**Stated goal:** Copy the listing below line for line, starting at the line that contains "latitude: 53.9900" and stopping after the line that contains "longitude: 110.2978". Leave the pictures out of your copy.

** start of Material for the task **

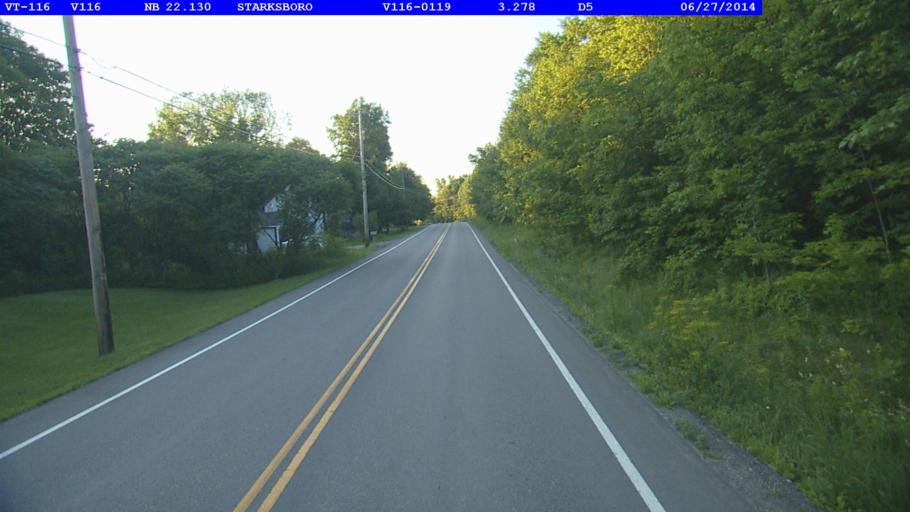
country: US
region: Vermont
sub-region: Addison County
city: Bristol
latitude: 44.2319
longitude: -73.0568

** end of Material for the task **
** start of Material for the task **

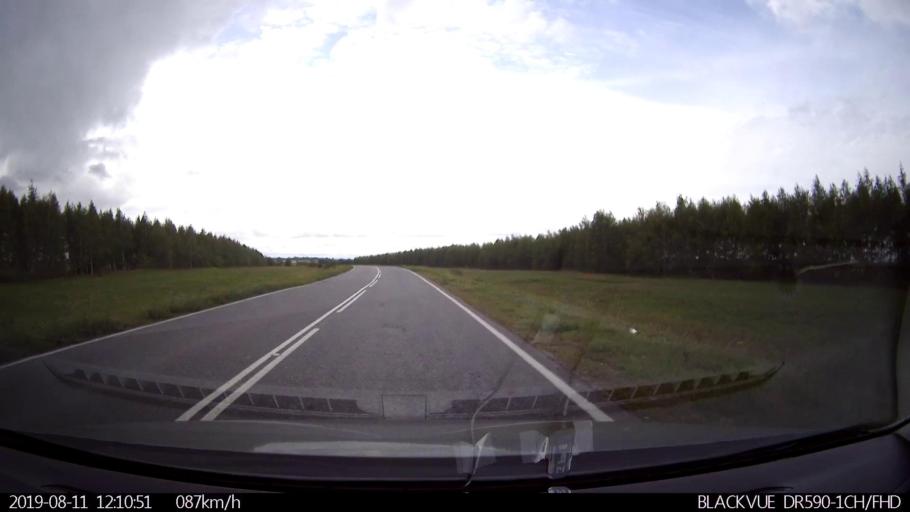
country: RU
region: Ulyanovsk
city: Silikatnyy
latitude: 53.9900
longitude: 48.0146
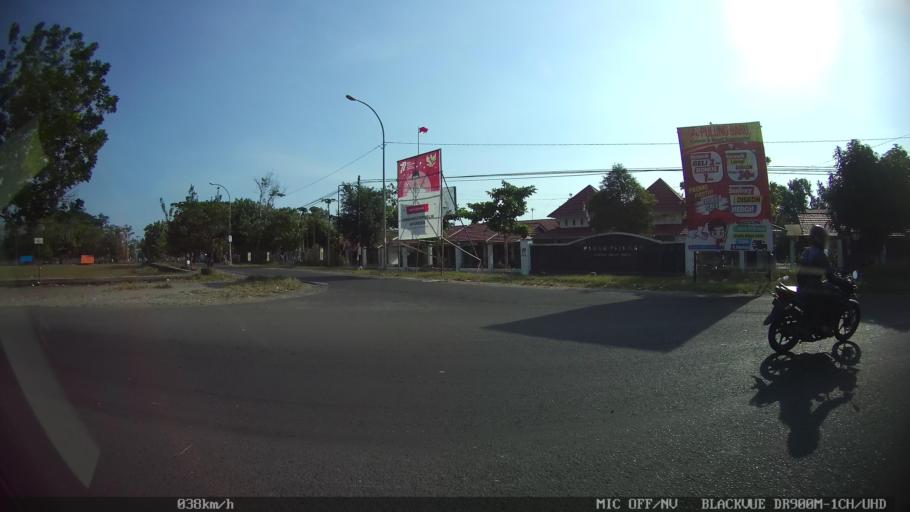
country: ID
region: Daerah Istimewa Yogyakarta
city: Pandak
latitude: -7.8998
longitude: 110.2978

** end of Material for the task **
** start of Material for the task **

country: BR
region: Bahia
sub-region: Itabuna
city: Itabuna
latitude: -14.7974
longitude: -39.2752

** end of Material for the task **

**Reply to the task:**
latitude: 53.9900
longitude: 48.0146
country: ID
region: Daerah Istimewa Yogyakarta
city: Pandak
latitude: -7.8998
longitude: 110.2978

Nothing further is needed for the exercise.